Mrs. Gray, who was to give the bride away, wore a gown of her favorite lavender satin, and bustled cheerfully about the Piersons’ living room, in which the feminine half of the bridal party had gathered until time to drive to the church, where Anne was to play the leading part in a new and infinitely wonderful drama. Anne’s mother had insisted that it should be Mrs. Gray, rather than herself, who gave Anne into David Nesbit’s keeping. Always a shy, retiring woman, she had shrunk from the idea of appearing prominently before a church full of persons, many of whom were strangers to her. Dearly as she loved her talented daughter, she preferred to sit quietly beside Mary, her older daughter, in the place of honor reserved for the members of the families of the bridal party. She and Mrs. Gray had discussed the matter at length, and she had been so insistent that the former, as Anne’s friend and benefactor, should give away the bride that Mrs. Gray, secretly delighted, had consented to her request.
“Anne makes a darling bride, doesn’t she?” praised Nora, lifting a fold of the veil of exquisite lace, Mrs. Gray’s wedding veil, by the way, and peering lovingly into her friend’s faintly flushed face.
Anne smiled and reached out a slim little hand to Nora. She was occupying the center of the living room while her four friends, Mrs. Gray, her mother, Miss Southard and Mary Pierson hovered solicitously about her.
“How dear you all are to me.” She held out her arms as though to clasp her friends in one loving embrace. “I am so glad now that I am going to have a real church wedding.

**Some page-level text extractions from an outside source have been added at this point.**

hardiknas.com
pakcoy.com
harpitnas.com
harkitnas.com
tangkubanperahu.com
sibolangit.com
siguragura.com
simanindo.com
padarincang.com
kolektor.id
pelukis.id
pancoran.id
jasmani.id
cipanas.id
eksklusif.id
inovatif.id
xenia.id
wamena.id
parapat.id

I thought at first it would be nicer to be quietly married and slip away without fuss and feathers, but now I know that it is my sacred duty to my friends and to David to play my new part, as I’ve always played my other parts, in public.”
“I always knew that Anne and David would be married some day,” declared Grace wisely. “I believe David fell in love with Anne the very first time he saw her. Don’t you remember Anne, we met him outside the high school, and he asked us to come to his aeroplane exhibition?”
“I remember it as well as though it happened yesterday,” Anne’s musical voice vibrated with a tenderness called forth by the memory of that girlhood meeting with the man of men.